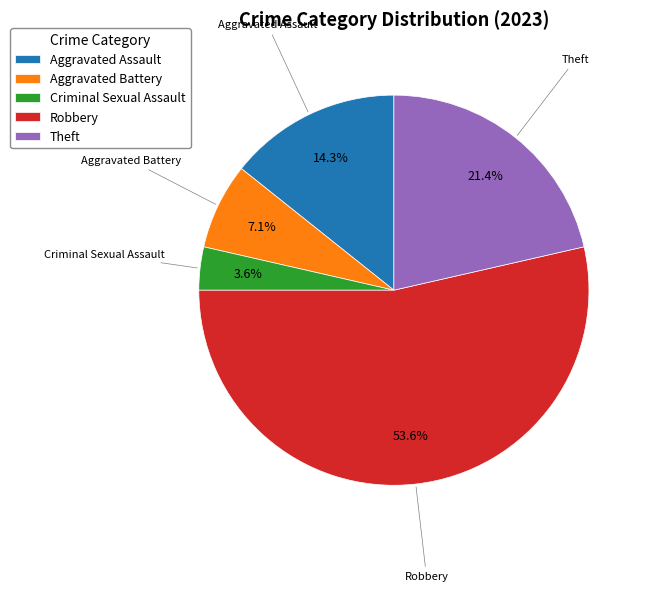

To the nearest percent, what portion does Robbery represent?

54%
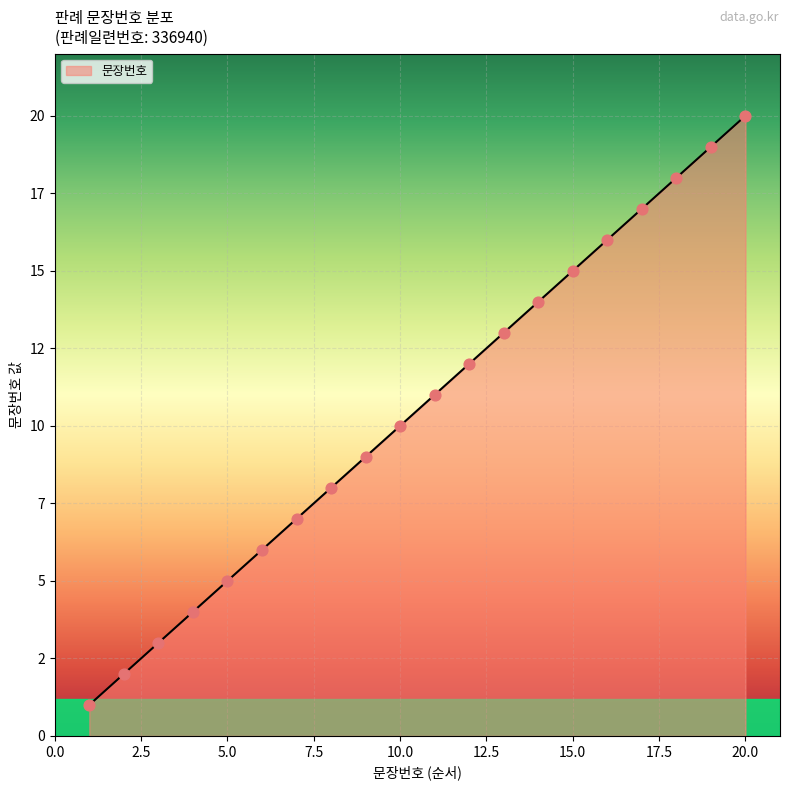

Does the chart have visible grid lines?

Yes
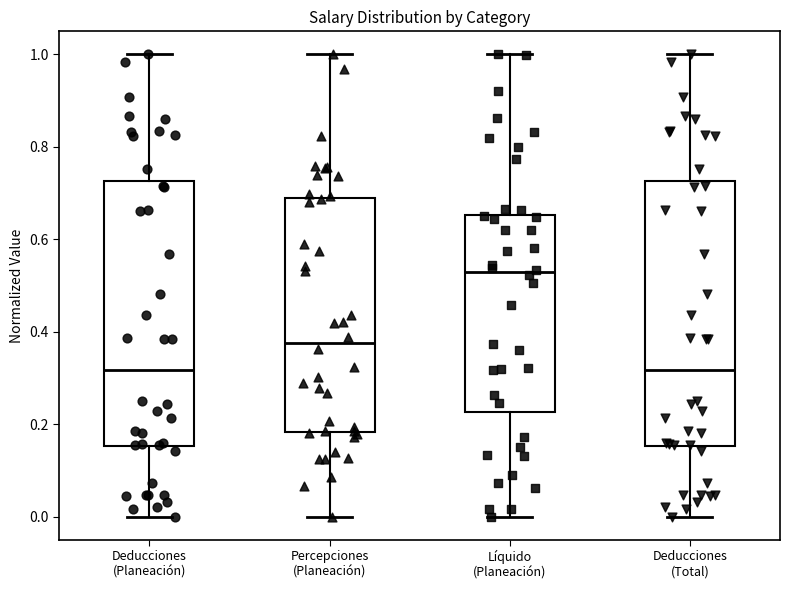

Reading left to right, transcribe this box plot: for each box, give where its median line is, the range the box spans, and where its two whiskers end, as read against the y-axis. The values are not printed on the chart, so give them approximately, as read against the axis.

Deducciones (Planeación): median 0.32, box 0.16 to 0.72, whiskers 0.00 to 1.00
Percepciones (Planeación): median 0.38, box 0.18 to 0.68, whiskers 0.00 to 1.00
Líquido (Planeación): median 0.52, box 0.22 to 0.66, whiskers 0.00 to 1.00
Deducciones (Total): median 0.32, box 0.16 to 0.72, whiskers 0.00 to 1.00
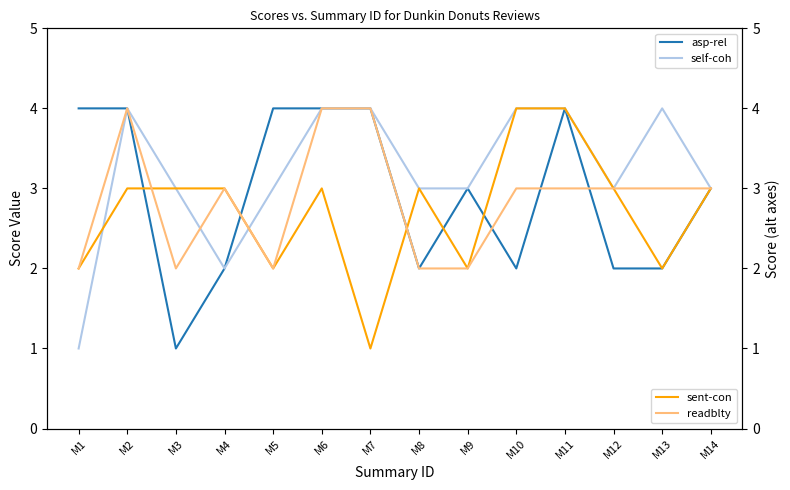

How many series are shown in this chart?

4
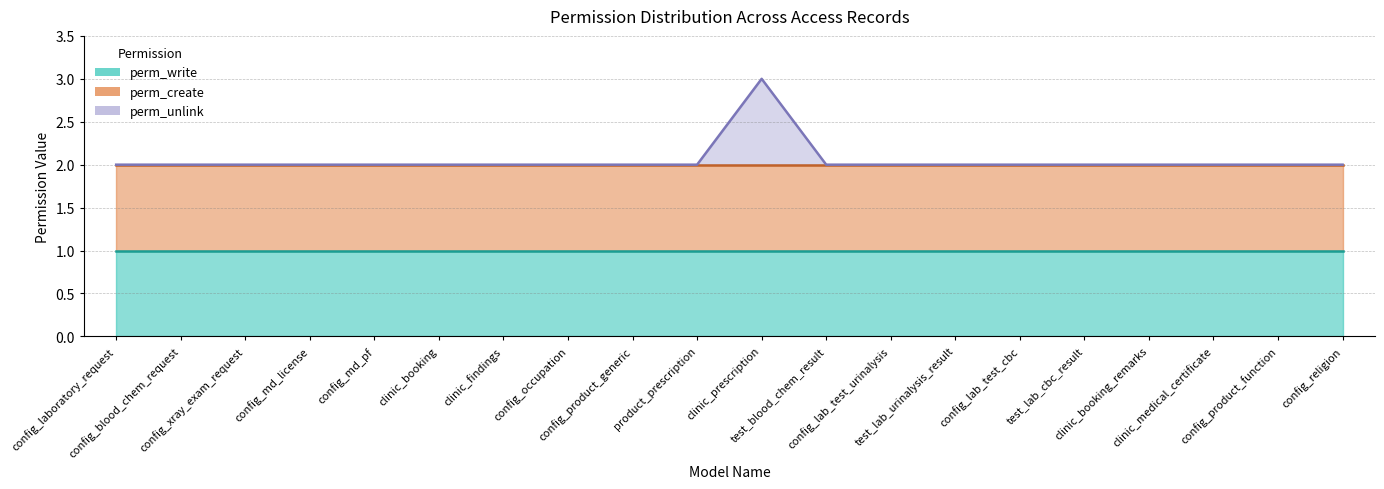

Reading right to left, what are all the values shown in this chart?

perm_write: config_religion=1	config_product_function=1	clinic_medical_certificate=1	clinic_booking_remarks=1	test_lab_cbc_result=1	config_lab_test_cbc=1	test_lab_urinalysis_result=1	config_lab_test_urinalysis=1	test_blood_chem_result=1	clinic_prescription=1	product_prescription=1	config_product_generic=1	config_occupation=1	clinic_findings=1	clinic_booking=1	config_md_pf=1	config_md_license=1	config_xray_exam_request=1	config_blood_chem_request=1	config_laboratory_request=1
perm_create: config_religion=1	config_product_function=1	clinic_medical_certificate=1	clinic_booking_remarks=1	test_lab_cbc_result=1	config_lab_test_cbc=1	test_lab_urinalysis_result=1	config_lab_test_urinalysis=1	test_blood_chem_result=1	clinic_prescription=1	product_prescription=1	config_product_generic=1	config_occupation=1	clinic_findings=1	clinic_booking=1	config_md_pf=1	config_md_license=1	config_xray_exam_request=1	config_blood_chem_request=1	config_laboratory_request=1
perm_unlink: config_religion=0	config_product_function=0	clinic_medical_certificate=0	clinic_booking_remarks=0	test_lab_cbc_result=0	config_lab_test_cbc=0	test_lab_urinalysis_result=0	config_lab_test_urinalysis=0	test_blood_chem_result=0	clinic_prescription=1	product_prescription=0	config_product_generic=0	config_occupation=0	clinic_findings=0	clinic_booking=0	config_md_pf=0	config_md_license=0	config_xray_exam_request=0	config_blood_chem_request=0	config_laboratory_request=0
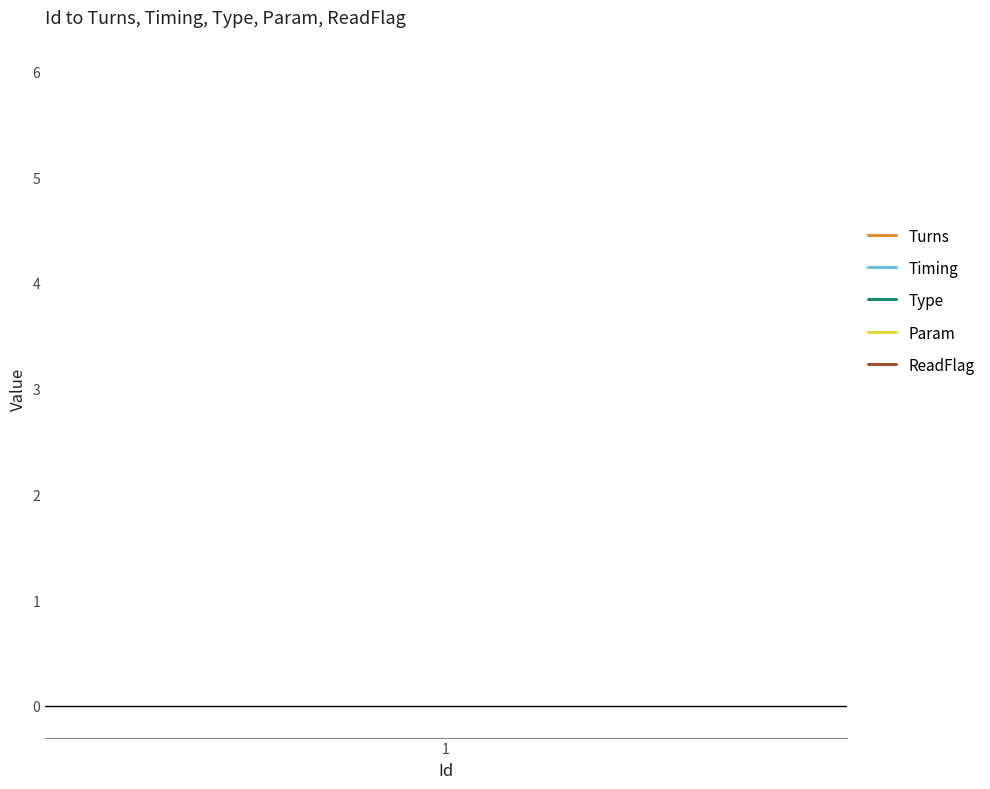

Which category has the highest value across all series?

1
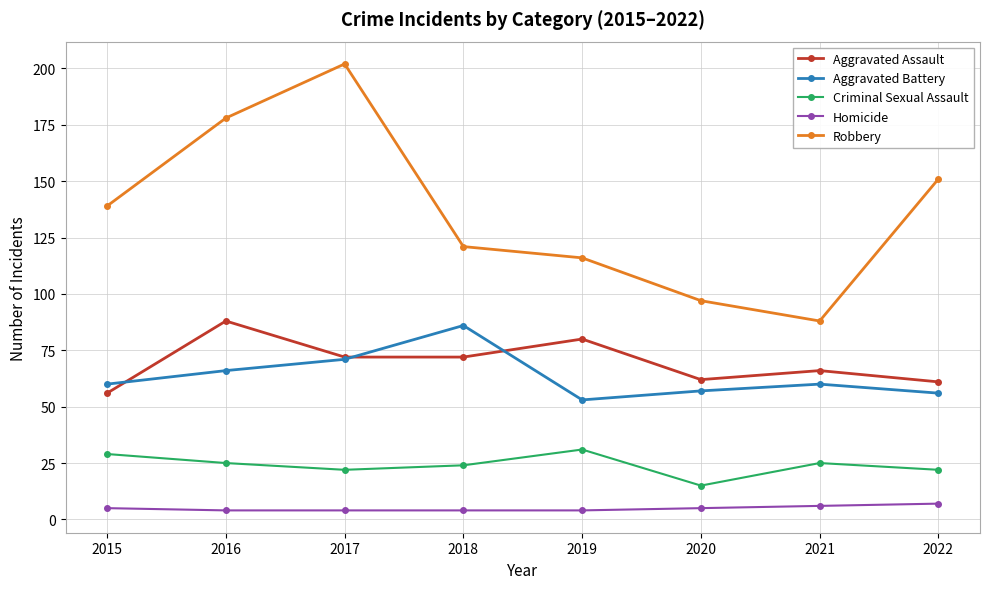

What is the difference between the Aggravated Assault values at 2022 and 2019?

19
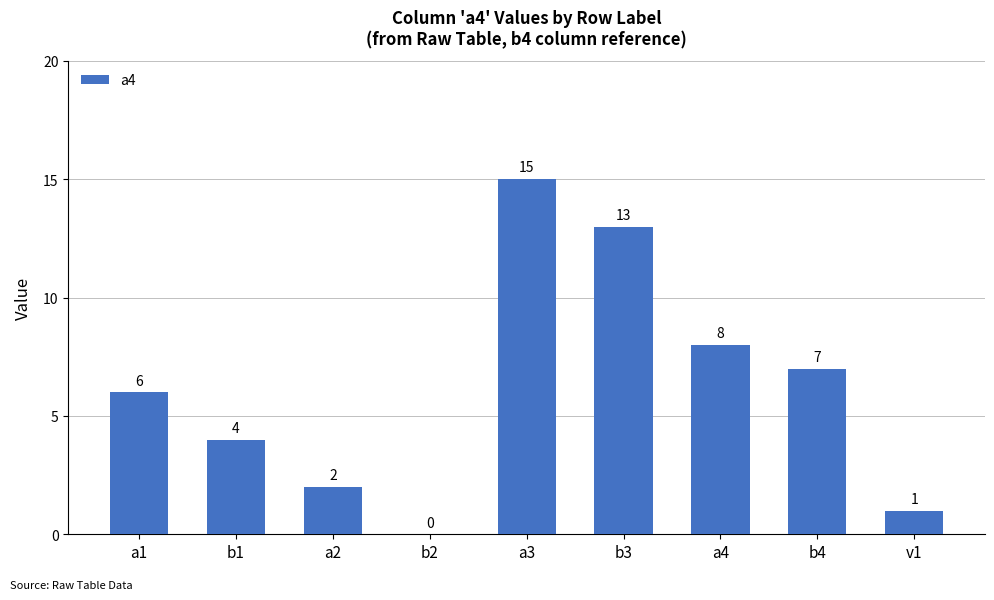

Reading left to right, list all the values displayed in this chart.

a1=6	b1=4	a2=2	b2=0	a3=15	b3=13	a4=8	b4=7	v1=1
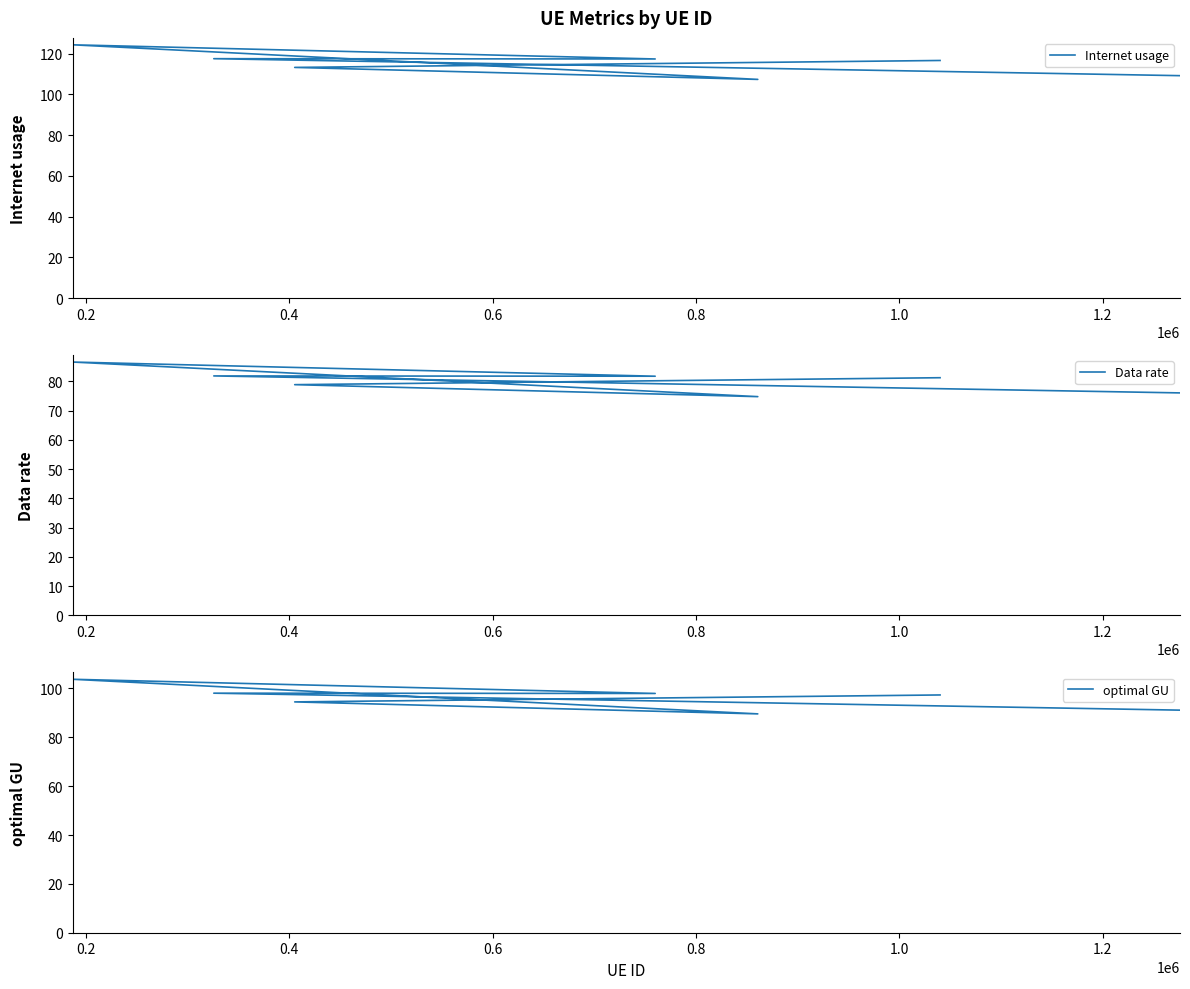

Does the chart display data point markers on the line(s)?

No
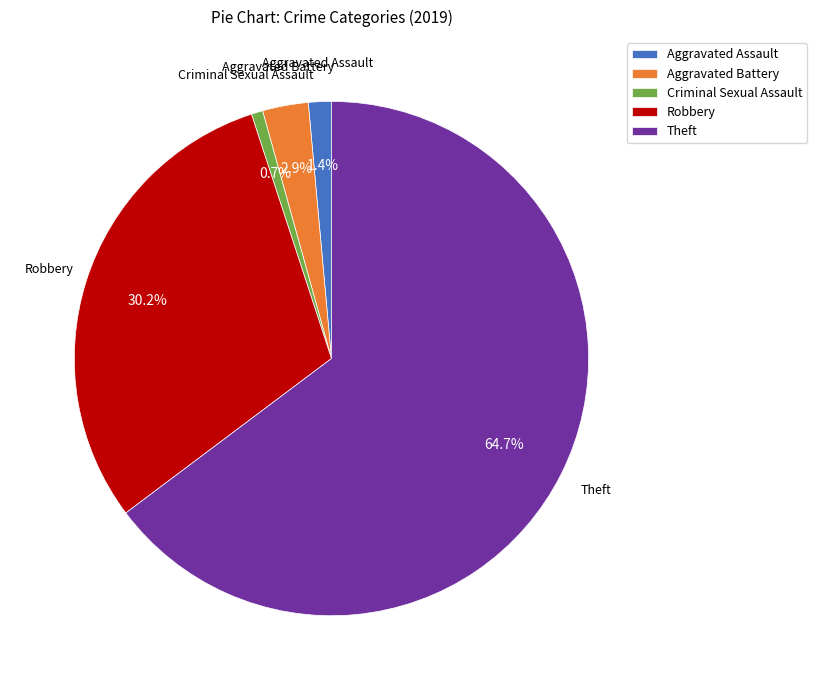

True or false: Theft accounts for 65% of the total.

True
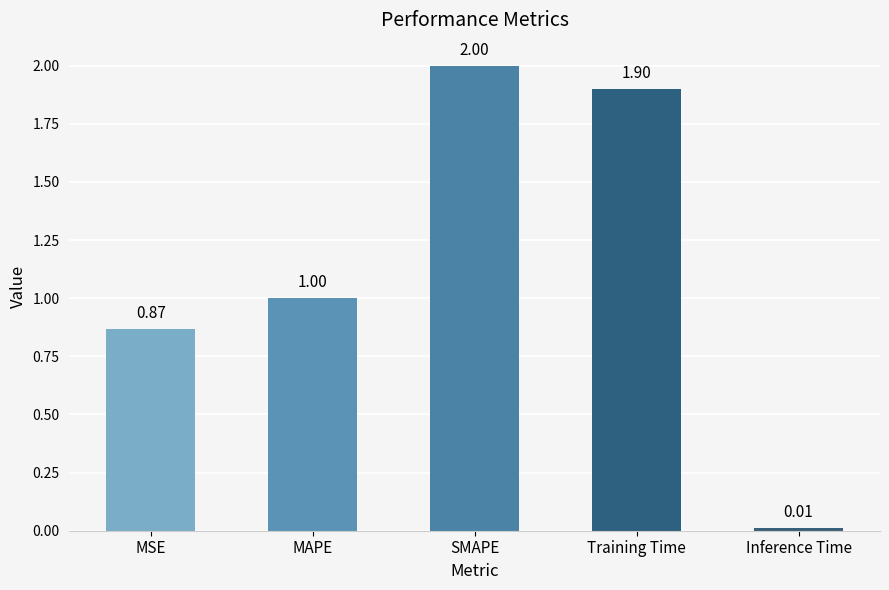

What is the label of the 1st bar from the right?

Inference Time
+ + + + +
Repeat all of the records above word for word, leaving out the pictures.

> [Task response]
To the nearest percent, what portion does Robbery represent?

54%

Does the chart have visible grid lines?

Yes

Reading left to right, transcribe this box plot: for each box, give where its median line is, the range the box spans, and where its two whiskers end, as read against the y-axis. The values are not printed on the chart, so give them approximately, as read against the axis.

Deducciones (Planeación): median 0.32, box 0.16 to 0.72, whiskers 0.00 to 1.00
Percepciones (Planeación): median 0.38, box 0.18 to 0.68, whiskers 0.00 to 1.00
Líquido (Planeación): median 0.52, box 0.22 to 0.66, whiskers 0.00 to 1.00
Deducciones (Total): median 0.32, box 0.16 to 0.72, whiskers 0.00 to 1.00

How many series are shown in this chart?

4

Reading right to left, what are all the values shown in this chart?

perm_write: config_religion=1	config_product_function=1	clinic_medical_certificate=1	clinic_booking_remarks=1	test_lab_cbc_result=1	config_lab_test_cbc=1	test_lab_urinalysis_result=1	config_lab_test_urinalysis=1	test_blood_chem_result=1	clinic_prescription=1	product_prescription=1	config_product_generic=1	config_occupation=1	clinic_findings=1	clinic_booking=1	config_md_pf=1	config_md_license=1	config_xray_exam_request=1	config_blood_chem_request=1	config_laboratory_request=1
perm_create: config_religion=1	config_product_function=1	clinic_medical_certificate=1	clinic_booking_remarks=1	test_lab_cbc_result=1	config_lab_test_cbc=1	test_lab_urinalysis_result=1	config_lab_test_urinalysis=1	test_blood_chem_result=1	clinic_prescription=1	product_prescription=1	config_product_generic=1	config_occupation=1	clinic_findings=1	clinic_booking=1	config_md_pf=1	config_md_license=1	config_xray_exam_request=1	config_blood_chem_request=1	config_laboratory_request=1
perm_unlink: config_religion=0	config_product_function=0	clinic_medical_certificate=0	clinic_booking_remarks=0	test_lab_cbc_result=0	config_lab_test_cbc=0	test_lab_urinalysis_result=0	config_lab_test_urinalysis=0	test_blood_chem_result=0	clinic_prescription=1	product_prescription=0	config_product_generic=0	config_occupation=0	clinic_findings=0	clinic_booking=0	config_md_pf=0	config_md_license=0	config_xray_exam_request=0	config_blood_chem_request=0	config_laboratory_request=0

Which category has the highest value across all series?

1

What is the difference between the Aggravated Assault values at 2022 and 2019?

19

Reading left to right, list all the values displayed in this chart.

a1=6	b1=4	a2=2	b2=0	a3=15	b3=13	a4=8	b4=7	v1=1

Does the chart display data point markers on the line(s)?

No

True or false: Theft accounts for 65% of the total.

True

What is the label of the 1st bar from the right?

Inference Time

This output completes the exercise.